It doesn't actually matter if it is by phase shift cancellation like the HP339, the ST1700, or the AP, in normal mode, or by bridge, as used by Ed Simon. Either way will work.
The REASON that we need to null the fundamental, is the limited dynamic range of the following test instrumentation that is often less than 100dB, or so.
Second, this is ONLY A TEST, of the resistance nonlinearity at a relatively high AC voltage. Another interesting TEST would be the same sort of measurement at 15mV or 1000 times lower voltage, in my dreams, at 15uV as well. This would bring out different distortion mechanisms from the resistors, more like crossover distortion. This is just as important, BUT even harder to do.

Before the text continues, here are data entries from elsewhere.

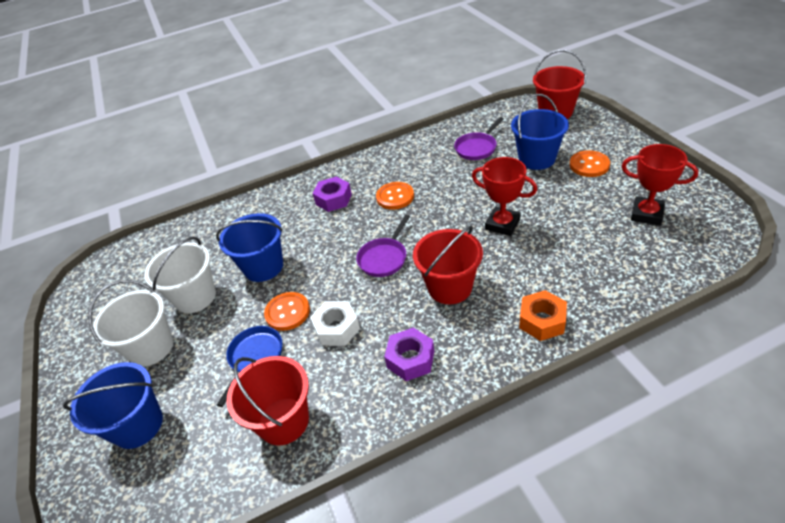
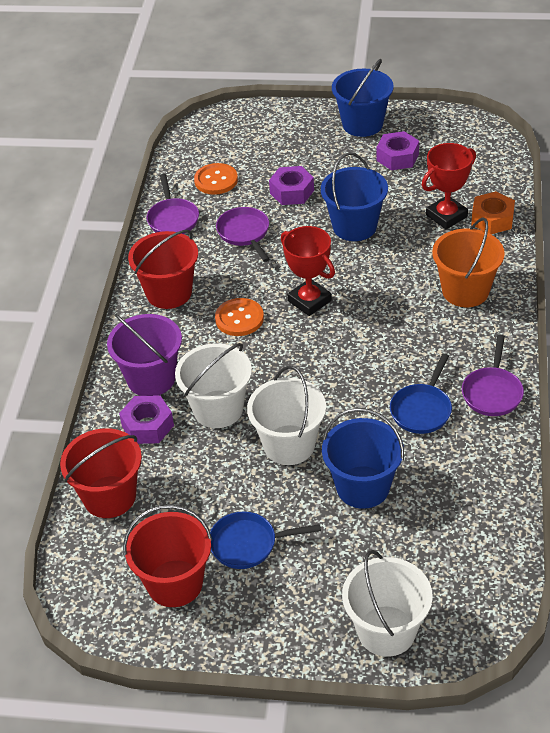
blue pan: 1 -> 2
orange bucket: 0 -> 1
orange button: 3 -> 2
purple bucket: 0 -> 1
purple nut: 2 -> 3
purple pan: 2 -> 3
white bucket: 2 -> 3
white nut: 1 -> 0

A serious scientific establishment might dedicate man-months and days of computer time for a serious measurement, to solve the most difficult questions. That is why we often rely on our ears, and then try to show the 'doubting' that there is something to what we actually hear, often over months or years, in listening to different parts.

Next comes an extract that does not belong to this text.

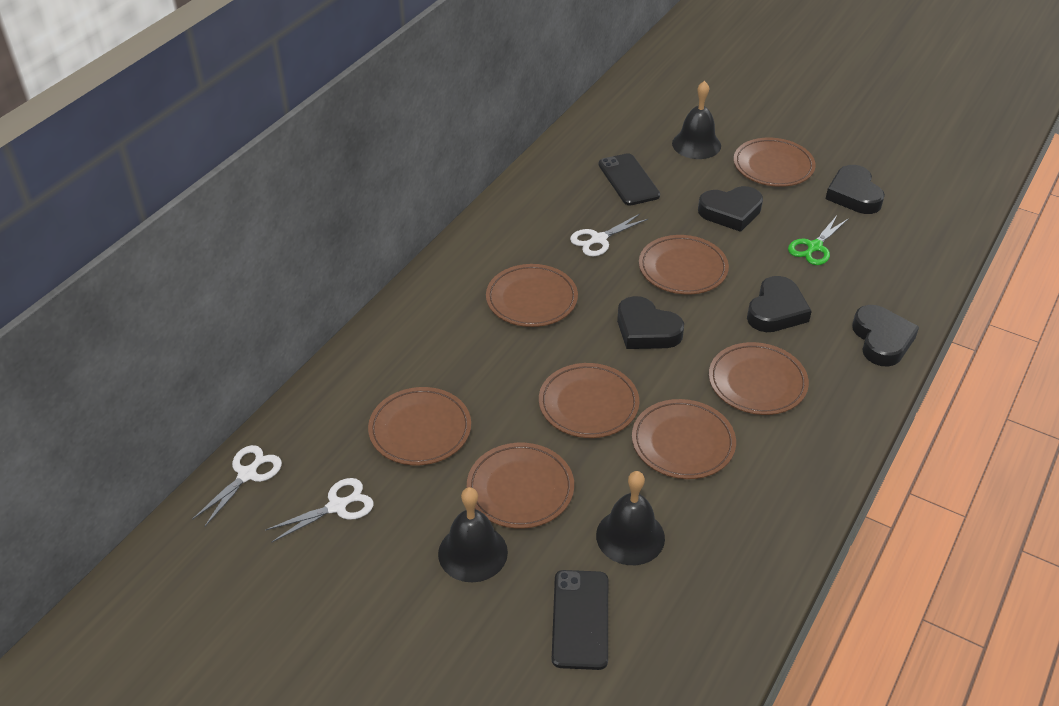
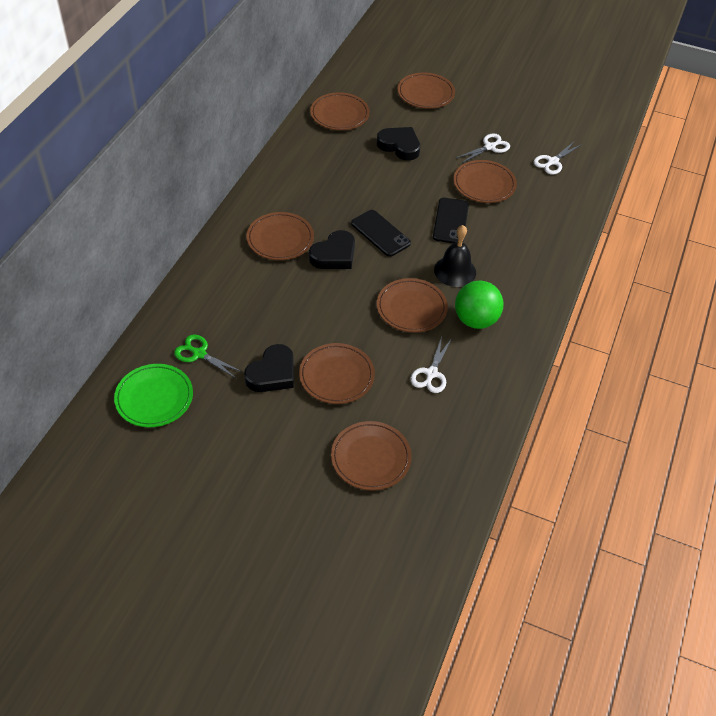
black bell: 3 -> 1
black heart: 5 -> 3
brown plate: 8 -> 7
green ball: 0 -> 1
green plate: 0 -> 1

Third, what is really important here, is the RELATIVE distortion between the different resistors, not the ABSOLUTE amount. We must remember that we don't listen to a single test tone, and call it music. Multiple tones, especially in music, can be a more efficient way for the human ear to discern differences. If we could use music directly for this test, AND with the same sensitivity, we would see even bigger numbers referred to as distortion, but our test equipment doesn't quite do it, yet.